Tareas por realizar:
a) Reescribe de forma más breve el párrafo del texto sobre la escritura y los lectores que empieza con «Respecto de los lectores», conservando sus datos principales.
b) Prosigue el texto sobre la escritura y los lectores a partir de su última oración.
··· Texto extraído ···
Respecto de los lectores, sembrar reflexiones a través de mis libros le ha dado sentido a lo que hago. Los autores nos preguntamos a menudo por qué escribimos. Es un oficio ingrato, solitario, exigente y a veces obsesionante. Hallé la respuesta al compartir con otros mis aprensiones. No soy la única «loca de la casa» –como dice Rosa Montero– que se queja de que el jardín se está secando y a nadie le importa. Las distopías, en especial entre los jóvenes, remueven una suerte de incomodidad y los moviliza. Suelen preguntarme qué hacer para evitar el daño. Algunos se reconocen afortunados porque viven en contacto con la naturaleza; otros, por haber descubierto en la lectura un punto de encuentro. Un grupo de niños plantó un árbol. Son pequeños gestos que a mí me causan gran satisfacción. Sin embargo, mis textos no pretenden ser moralejas ni llamados a la acción. Nada me interesa menos que pontificar sobre el deber ser o el correcto hacer. Solo se trata de historias que quise contar.
··· Registros ···
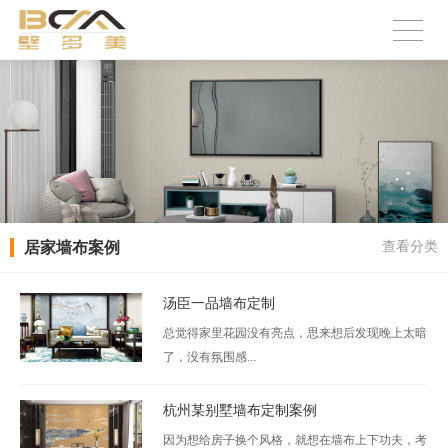
居家墙布案例
查看分类
汤臣一品墙布定制
总觉得家里花园没有亮点，思来想后发现晚上太暗
了，没有氛围感...
杭州某别墅墙布定制案例
因为想给房子换个风格，就想在墙布上下功夫，考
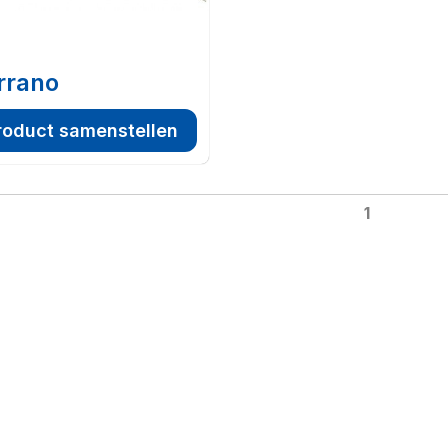
rrano
roduct samenstellen
1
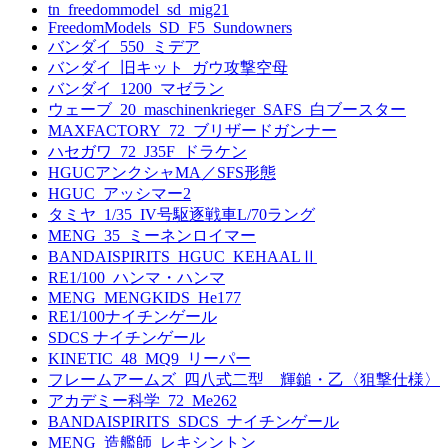
tn_freedommodel_sd_mig21
FreedomModels_SD_F5_Sundowners
バンダイ_550_ミデア
バンダイ_旧キット_ガウ攻撃空母
バンダイ_1200_マゼラン
ウェーブ_20_maschinenkrieger_SAFS_白ブースター
MAXFACTORY_72_ブリザードガンナー
ハセガワ_72_J35F_ドラケン
HGUCアンクシャMA／SFS形態
HGUC_アッシマー2
タミヤ_1/35_IV号駆逐戦車L/70ラング
MENG_35_ミーネンロイマー
BANDAISPIRITS_HGUC_KEHAALⅡ
RE1/100_ハンマ・ハンマ
MENG_MENGKIDS_He177
RE1/100ナイチンゲール
SDCS ナイチンゲール
KINETIC_48_MQ9_リーパー
フレームアームズ_四八式二型 輝鎚・乙〈狙撃仕様〉
アカデミー科学_72_Me262
BANDAISPIRITS_SDCS_ナイチンゲール
MENG_造艦師_レキシントン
···
Respuestas de la actividad:
a) Compartir reflexiones con los lectores le dio sentido a mi oficio, que es ingrato, solitario, exigente y a veces obsesionante, y que lleva a los autores a preguntarse por qué escriben. Encontré la respuesta al compartir mis aprensiones: no soy la única «loca de la casa», como dice Rosa Montero, que se queja de que el jardín se seca sin que a nadie le importe. Las distopías incomodan y movilizan, sobre todo a los jóvenes. Me preguntan cómo evitar el daño. Algunos se sienten afortunados por vivir en contacto con la naturaleza o por haber descubierto en la lectura un punto de encuentro, y un grupo de niños plantó un árbol. Esos pequeños gestos me satisfacen mucho. Aun así, mis textos no buscan ser moralejas ni llamados a la acción, y no me interesa pontificar: son solo historias que quise contar.

b)
Por otra parte, he ido descubriendo que la distopía ejerce en mí cierto efecto aliviador frente a la indiferencia humana o al daño ambiental. Resulta paradójico que al sumergirnos por medio de la escritura en el desastre que causamos se alivie de algún modo el dolor de la pérdida

Noción de daño

El hecho de pensar en un futuro que inevitablemente luce catastrófico en lo ecológico y en lo humano va decantando en algo así como un sarro emocional que, a la larga, incomoda. No es extraño que los escritores de ciencia ficción migren hacia otros géneros. La mirada distópica va contaminando el presente y nos convertimos en incansables buscadores de evidencias del desastre que imaginamos. Descubro con ojo de águila basura humana en un bosque protegido, dudo de la pureza de las aguas de cualquier playa, soy la única que ve en una fruta madura la intervención química y advierto codicia, indiferencia o ignorancia donde probablemente no la hay. Sin embargo, esa mirada crítica no me angustia como debiera. Observo los cambios que conducen a la debacle (en los cuales todos somos parte activa) como lo haría un patólogo que analiza un cadáver, sin culpa, enfrentando lo inevitable. Sí, me parece que estamos desahuciados; la plaga insaciable en que se transformó nuestra especie acabará con todo. Bueno, quién sabe, solo es una opinión.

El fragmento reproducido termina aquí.